Think about it. If the data is not accurate, how can you then be sure that the proper controls are being applied to the right pieces of data to comply with the appropriate regulations?
Data Governance
Data governance programs are essential for organizations as they work to comply with the ever-growing mountain of industry and governmental regulations. A data governance program oversees the management of the availability, usability, integrity, and security of enterprise data. A sound data governance program includes a governing body or council, a defined set of procedures, and a plan to execute those procedures.
So, an organization with a strong data governance practice will have better control over its information. When data management is instituted as an officially sanctioned mandate of an organization, data is then treated as an asset.
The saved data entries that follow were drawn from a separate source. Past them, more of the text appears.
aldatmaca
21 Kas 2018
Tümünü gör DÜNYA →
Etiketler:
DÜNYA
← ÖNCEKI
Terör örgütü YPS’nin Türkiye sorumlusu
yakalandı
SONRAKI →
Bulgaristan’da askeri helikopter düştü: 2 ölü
That means data elements are defined in business terms, data stewards are assigned, data is modeled and analyzed, metadata is defined, captured and managed, and data is archived for long-term data retention.
Metadata
Good data quality starts with metadata. Metadata characterizes data, providing documentation such that data can be understood and more readily consumed by your organization. Metadata answers the who, what, when, where, why, and how questions for users of the data. Suffice to say, accurate data definitions are required in order to apply the controls for compliance to the correct data.
Metadata is required to place the data into proper categories for determining the controls that are needed to assure quality and to determine which regulations apply to the data. For example, SOX applies to financial data, HIPAA applies to healthcare data, and so on. Some data will apply to multiple regulations and some data will not be regulated at all. Without proper metadata definitions, it is impossible to apply regulatory compliance to your data.
Data Quality
After the data has been accurately defined, it is important to put procedures in place to assure the accuracy of the data. Imposing controls on the wrong data does no good at all. Which raises the question: How good is your data quality? Estimates show that, on average, data quality is an overarching industry problem. According to data quality expert Thomas C. Redman, payroll record changes have a 1% error rate; billing records have a 2% to 7% error rate, and; the error rate for credit records: as high as 30%.
But what can a DBA do about poor quality data? Data quality is a business responsibility, but the DBA can help by instating technology controls. By building constraints into the database, overall data quality can be improved. This include defining Referential Integrity into the database. Additional constraints should be defined in the database as appropriate to control uniqueness, as well as data value ranges using check constraints and triggers.
Another technology tactic that can be deployed to improve data quality is data profiling. Data profiling is the process of examining the existing data in the database and collecting statistics and other information about that data. With data profiling, you can discover the quality, characteristics and potential problems of information. Using the statistics collected by the data profiling solution business analysts can undertake projects to clean up problematic data in the database.
Data profiling can dramatically reduce the time and resources required to find problematic data. Furthermore, it allows business analysts and data stewards to have more control on the maintenance and management of enterprise data.
The Good News
All of this should be good news to data professionals who have wanted to better define and use data within their organizations. In other words, regulations are finally catching up with what we knew our companies should have been doing all along.